* [TASK TO COMPLETE]: Could you reproduce the lines below with "Atom Technologies" changed to "Atom" wherever it occurs and everything else untouched, leaving out the pictures?

* [EXERCISE MATERIAL]:

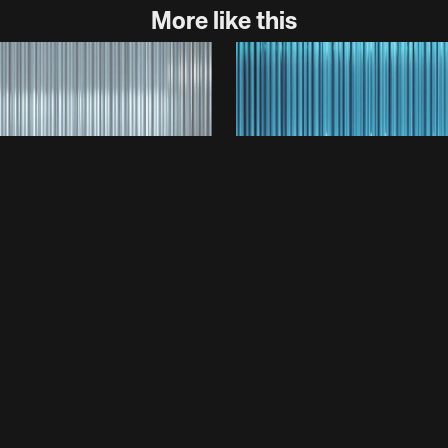
More like this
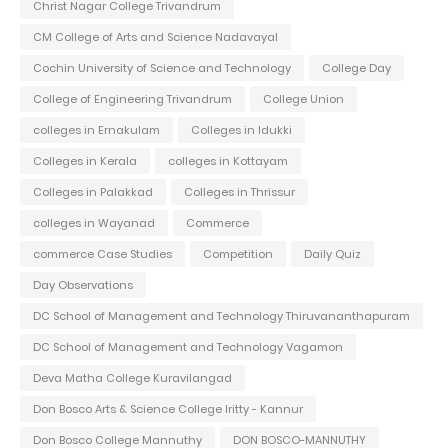
Christ Nagar College Trivandrum
CM College of Arts and Science Nadavayal
Cochin University of Science and Technology
College Day
College of Engineering Trivandrum
College Union
colleges in Ernakulam
Colleges in Idukki
Colleges in Kerala
colleges in Kottayam
Colleges in Palakkad
Colleges in Thrissur
colleges in Wayanad
Commerce
commerce Case Studies
Competition
Daily Quiz
Day Observations
DC School of Management and Technology Thiruvananthapuram
DC School of Management and Technology Vagamon
Deva Matha College Kuravilangad
Don Bosco Arts & Science College Iritty - Kannur
Don Bosco College Mannuthy
DON BOSCO-MANNUTHY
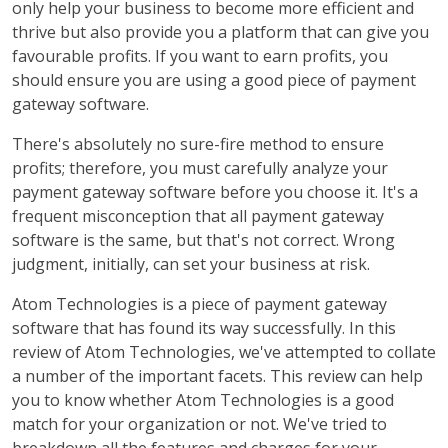
only help your business to become more efficient and
thrive but also provide you a platform that can give you
favourable profits. If you want to earn profits, you
should ensure you are using a good piece of payment
gateway software.
There's absolutely no sure-fire method to ensure
profits; therefore, you must carefully analyze your
payment gateway software before you choose it. It's a
frequent misconception that all payment gateway
software is the same, but that's not correct. Wrong
judgment, initially, can set your business at risk.
Atom Technologies is a piece of payment gateway
software that has found its way successfully. In this
review of Atom Technologies, we've attempted to collate
a number of the important facets. This review can help
you to know whether Atom Technologies is a good
match for your organization or not. We've tried to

* [YOUR SOLUTION]:
More like this
Christ Nagar College Trivandrum
CM College of Arts and Science Nadavayal
Cochin University of Science and Technology
College Day
College of Engineering Trivandrum
College Union
colleges in Ernakulam
Colleges in Idukki
Colleges in Kerala
colleges in Kottayam
Colleges in Palakkad
Colleges in Thrissur
colleges in Wayanad
Commerce
commerce Case Studies
Competition
Daily Quiz
Day Observations
DC School of Management and Technology Thiruvananthapuram
DC School of Management and Technology Vagamon
Deva Matha College Kuravilangad
Don Bosco Arts & Science College Iritty - Kannur
Don Bosco College Mannuthy
DON BOSCO-MANNUTHY
only help your business to become more efficient and
thrive but also provide you a platform that can give you
favourable profits. If you want to earn profits, you
should ensure you are using a good piece of payment
gateway software.
There's absolutely no sure-fire method to ensure
profits; therefore, you must carefully analyze your
payment gateway software before you choose it. It's a
frequent misconception that all payment gateway
software is the same, but that's not correct. Wrong
judgment, initially, can set your business at risk.
Atom is a piece of payment gateway
software that has found its way successfully. In this
review of Atom, we've attempted to collate
a number of the important facets. This review can help
you to know whether Atom is a good
match for your organization or not. We've tried to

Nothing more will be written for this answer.